The Netflix show Stranger Things may not be the most original Spielbergian homage to 1980s movies, but it’s a well-crafted, sincere love letter of the most endearing kind: It has Eggo waffles, Dungeons and Dragons, bicycles, and kids with psychokinetic abilities, along with an abundance of clever winks and nods to movies from that period. Look hard enough and you’ll spot references to Jaws, The Goonies, The Karate Kid, E.T. The Extra-Terrestrial, Twin Peaks, and dozens more flicks from one of sci-fi’s golden eras, nostalgia that evidently struck a cord.
An estimated 14 million people watched the series in its first 35 days of availability, number that were apparently music to Google’s opportunistic ears. On Friday, the search giant announced a partnership with Netflix that will see Stranger Things’ most iconic scenes and characters appear in Allo, Google’s voice messaging app.
Allo, for the unaware, is akin to messaging apps like WhatsApp, Facebook Messenger, Line, and the like. You sign up with a mobile phone number, and your conversations are synced locally to your phone. You’re mostly limited to messaging other Allo users, but an SMS relay lets you invite others to download and install the app.
Related: Despite mixed reviews, Google Allo has more than a million downloads in three days
Stranger Things is premiering on Allo in the form of a sticker pack that will no doubt ring a bell for any devotee of the show from the Duffer Brothers. There’s a graphic “Lando” cap, a sketched-out homemade slingshot, an animated seven-sided board game die, an impressionistic cathode ray tube TV, and more. All are a free download from within Allo’s sticker storefront, and appear alongside other images and GIFs in the messaging interface when installed.
And for Allo users who happen to live in New York City, there’s more: an AI-powered scavenger hunt. Type “Where is Barb” — a reference to a Stranger Things character’s untimely end — and you’ll receive directions to a location in the city’s SoHo district. From there, Allo will map the way to a “mind-control vending machine” that will drop a “suggestion chip.” That chip, when tapped, will divulge the location on one of several ’80s-era Halloween treats: a sticker, a BMX bike, a Panasonic boombox, a Pentax camera, and more.
Related: Hands-on: Google Allo
It’s not the first Stranger Things collaboration between Google and Netflix, believe it or not.
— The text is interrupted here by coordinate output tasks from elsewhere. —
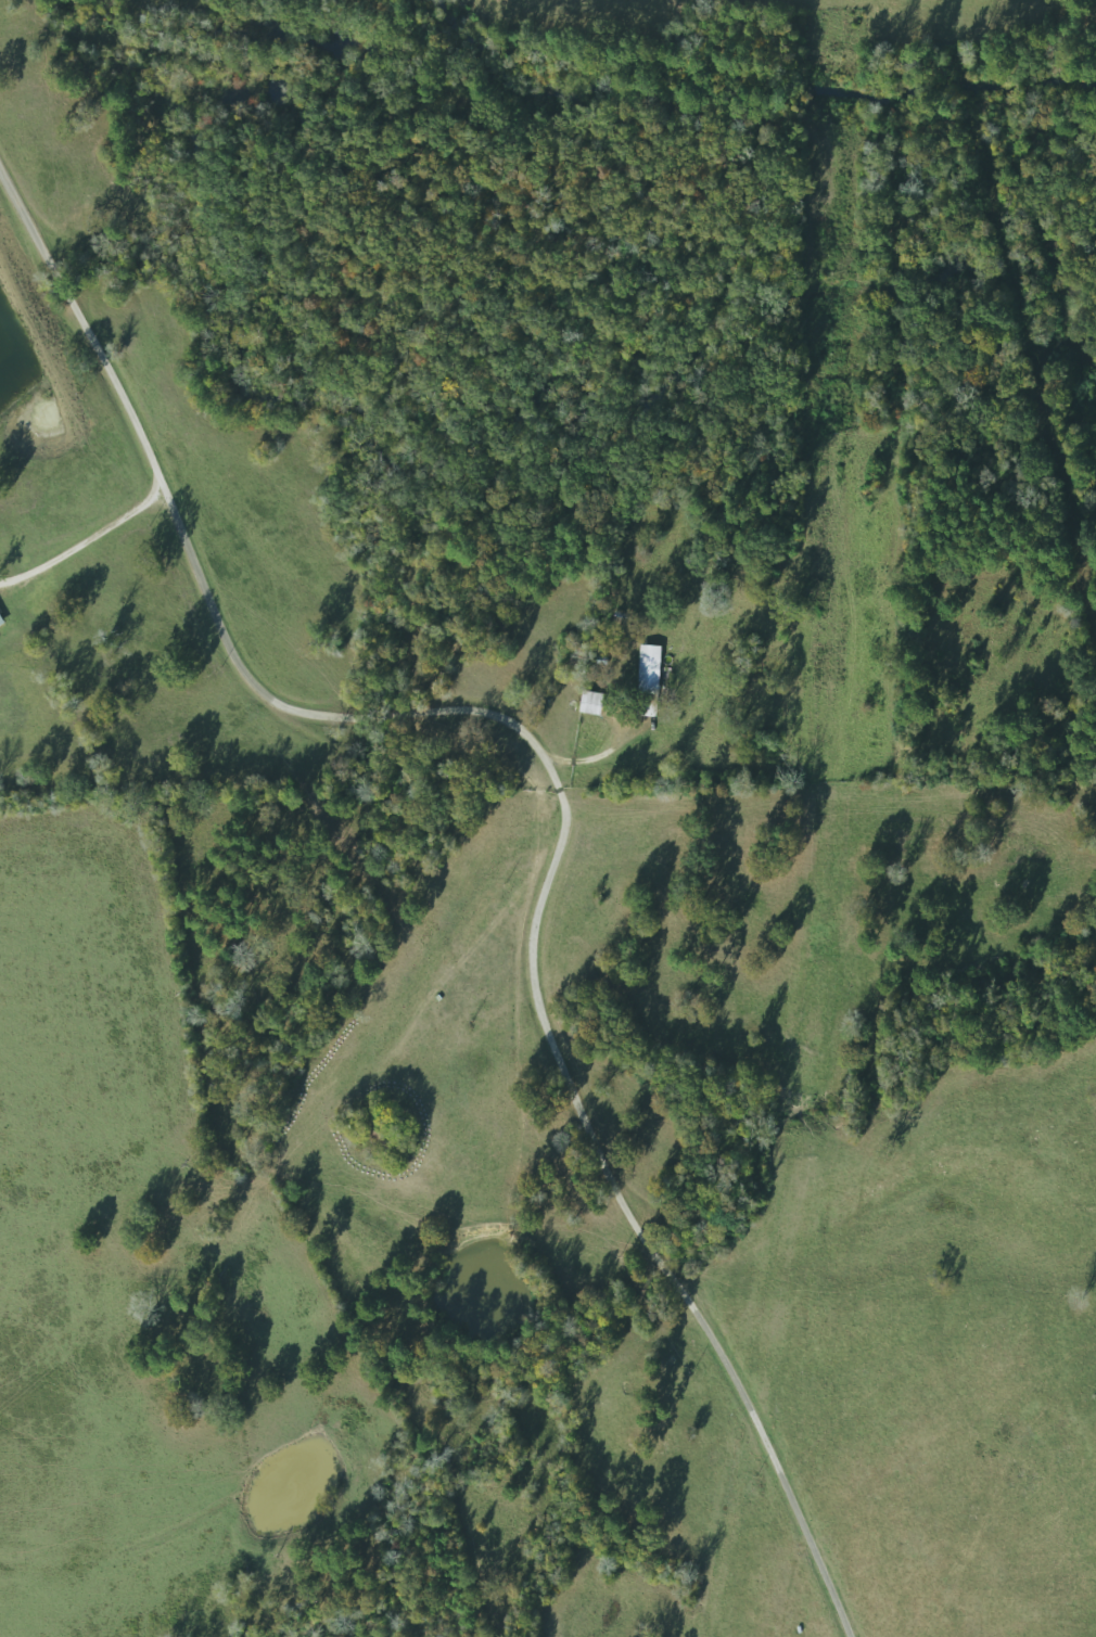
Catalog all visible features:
building: (649, 671)
road: (556, 789)

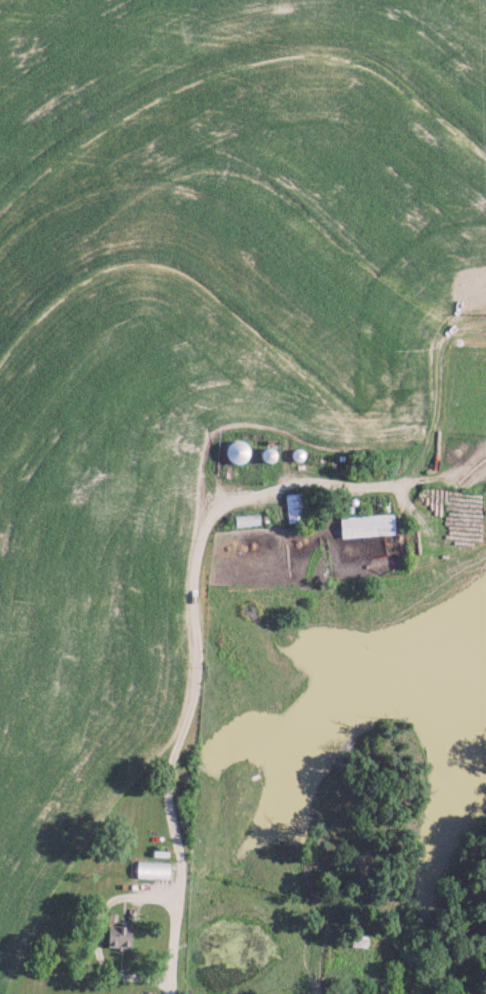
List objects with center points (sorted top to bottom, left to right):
building: (232, 451)
building: (293, 507)
building: (365, 525)
road: (203, 655)
building: (150, 869)
building: (116, 935)

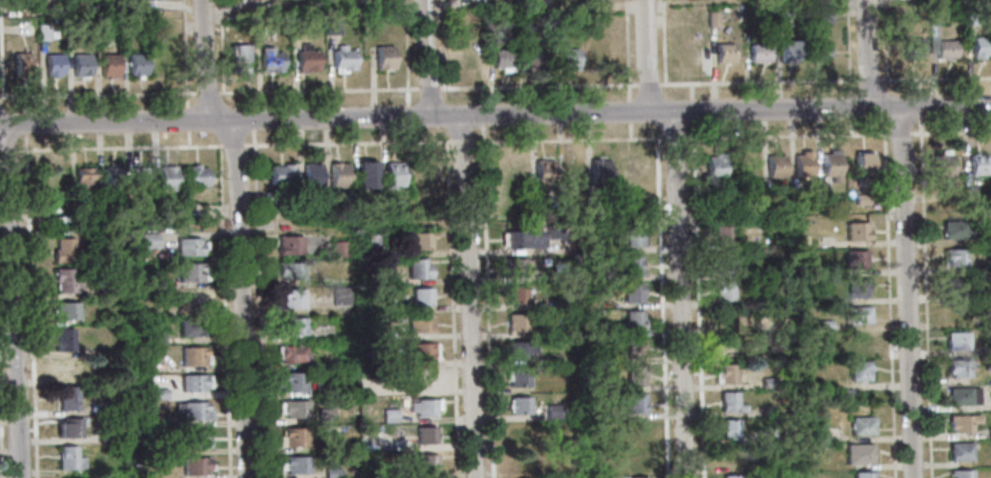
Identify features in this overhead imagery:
building: (156, 0)
building: (350, 1)
building: (30, 3)
building: (58, 7)
building: (933, 15)
building: (824, 16)
building: (782, 18)
building: (969, 18)
building: (713, 19)
building: (524, 23)
building: (297, 27)
building: (332, 27)
building: (261, 28)
building: (44, 31)
road: (884, 40)
road: (664, 41)
road: (442, 43)
building: (933, 45)
road: (221, 46)
building: (980, 47)
road: (848, 48)
building: (912, 48)
building: (946, 49)
road: (627, 51)
road: (406, 52)
building: (693, 52)
building: (789, 52)
building: (819, 52)
road: (184, 53)
building: (724, 53)
building: (759, 53)
road: (867, 54)
road: (648, 55)
building: (384, 57)
building: (601, 57)
road: (426, 58)
building: (535, 58)
building: (307, 59)
building: (473, 59)
building: (569, 59)
road: (206, 60)
building: (239, 60)
building: (270, 60)
building: (343, 60)
building: (503, 60)
building: (22, 64)
building: (81, 64)
building: (53, 65)
building: (136, 65)
road: (1, 66)
building: (109, 66)
road: (937, 79)
road: (871, 80)
road: (758, 82)
road: (648, 84)
road: (538, 86)
road: (429, 88)
road: (918, 88)
road: (319, 90)
road: (690, 91)
road: (208, 93)
road: (98, 94)
road: (481, 95)
road: (251, 100)
road: (850, 107)
road: (919, 107)
road: (691, 110)
road: (629, 112)
road: (481, 114)
road: (495, 114)
road: (407, 116)
road: (187, 119)
road: (251, 119)
road: (850, 126)
road: (24, 129)
road: (630, 130)
road: (951, 132)
road: (901, 133)
road: (408, 134)
road: (679, 136)
road: (188, 138)
road: (460, 142)
road: (346, 143)
road: (232, 145)
road: (110, 146)
building: (803, 164)
building: (831, 165)
building: (978, 165)
building: (715, 166)
building: (775, 166)
building: (864, 166)
building: (943, 166)
building: (511, 169)
building: (543, 171)
building: (573, 171)
building: (599, 172)
building: (393, 174)
building: (195, 175)
building: (281, 175)
building: (366, 175)
building: (312, 176)
building: (338, 176)
building: (53, 178)
building: (167, 178)
building: (111, 179)
building: (139, 179)
building: (83, 180)
building: (969, 194)
building: (823, 197)
building: (724, 199)
building: (862, 199)
building: (271, 202)
building: (590, 202)
building: (537, 204)
building: (302, 207)
building: (159, 209)
building: (50, 215)
building: (76, 216)
building: (858, 231)
building: (956, 231)
building: (723, 235)
building: (631, 237)
building: (522, 239)
building: (148, 240)
building: (421, 240)
building: (371, 242)
building: (800, 242)
building: (289, 245)
building: (189, 246)
building: (601, 247)
building: (339, 248)
building: (557, 248)
building: (64, 250)
building: (955, 257)
building: (856, 259)
building: (724, 263)
building: (632, 265)
building: (515, 267)
building: (418, 269)
building: (290, 270)
building: (191, 272)
building: (66, 280)
building: (387, 280)
building: (156, 281)
building: (955, 285)
building: (112, 287)
building: (857, 287)
building: (725, 291)
building: (632, 292)
road: (908, 292)
building: (515, 294)
road: (682, 294)
building: (981, 294)
building: (339, 296)
road: (471, 296)
building: (421, 297)
road: (924, 297)
building: (289, 298)
road: (241, 299)
road: (696, 299)
building: (191, 300)
road: (13, 301)
road: (486, 301)
road: (257, 304)
road: (30, 305)
road: (889, 305)
building: (384, 307)
road: (661, 307)
road: (451, 309)
building: (66, 310)
road: (223, 310)
building: (957, 311)
building: (859, 315)
building: (726, 318)
building: (634, 320)
building: (517, 322)
building: (420, 324)
building: (823, 325)
building: (293, 326)
building: (191, 327)
building: (767, 327)
building: (608, 330)
building: (154, 336)
building: (64, 339)
building: (958, 341)
building: (859, 342)
building: (729, 347)
building: (634, 349)
building: (520, 350)
building: (824, 351)
building: (422, 352)
building: (291, 354)
building: (194, 357)
building: (551, 358)
building: (959, 368)
building: (71, 369)
building: (860, 371)
building: (726, 375)
building: (635, 376)
building: (517, 377)
building: (424, 380)
building: (195, 382)
building: (292, 382)
building: (769, 383)
building: (378, 390)
building: (155, 393)
building: (843, 394)
building: (964, 396)
building: (67, 397)
building: (636, 403)
building: (731, 403)
building: (520, 406)
building: (98, 408)
building: (424, 408)
building: (293, 409)
building: (193, 410)
building: (555, 412)
building: (595, 413)
building: (324, 416)
building: (389, 416)
building: (963, 422)
building: (862, 426)
building: (70, 428)
building: (367, 429)
building: (378, 429)
building: (639, 430)
building: (730, 430)
building: (521, 433)
building: (990, 433)
building: (425, 435)
building: (769, 435)
building: (109, 436)
building: (294, 437)
building: (195, 438)
building: (961, 451)
road: (0, 455)
building: (859, 455)
building: (69, 458)
building: (522, 459)
building: (426, 463)
building: (295, 465)
building: (195, 466)
building: (332, 473)
building: (394, 473)
building: (961, 474)
building: (864, 475)
building: (639, 477)
building: (731, 477)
The two tech giants worked together to craft a terrifying virtual reality experience for Google Cardboard, Google’s handset-powered VR hardware.
The Stranger Things tie-in is just one fresh coat of paint Allo’s gotten in recent days. A major update added a monochrome theme, a landscape orientation, direct messages, and the ability to reply to messages directly from notifications on iOS and Android. On iOS, you can now scribble on photos before you send them to friends. And on smartphones running Android 7.1 Nougat, Allo gained compatibility with the operating system’s split-screen mode — you can, for example, carry on a conversation in one window while watching clips from Stranger Things in another. Finally, it now plugs into the operating system’s new GIF keyboard tool and launcher shortcuts — you can search for animated clips to send a friend while you’re chatting, or quickly start a new conversation from the Allo shortcut on your home screen.
Allo may not be the blockbuster for Google in the same way that Stranger Things was for Netflix, but it has done well enough for itself. The nascent messaging platform managed to rack up more than a million downloads in three days, growth likely attributable to tight integration with Google’s intriguing eponymous intelligence, the Google Assistant. It’s an artificially intelligent bot that performs Google searches, plays games, sets alarms and reminders, and even suggests contextually appropriate replies to messages.
Related: “Stranger Things” Season 2 is confirmed! Here’s everything we know
Allo’s launch hasn’t been without its rough patches. After Google backtracked on a decision not to store Allo communications, privacy advocates including Edward Snowden protested, arguing that the service, which doesn’t encrypt most messages, would be subject to surveillance by law enforcement. (Allo offers secure messaging in Incognito Chats, involving secure messaging channels between a variable number of users, but it isn’t enabled by default.)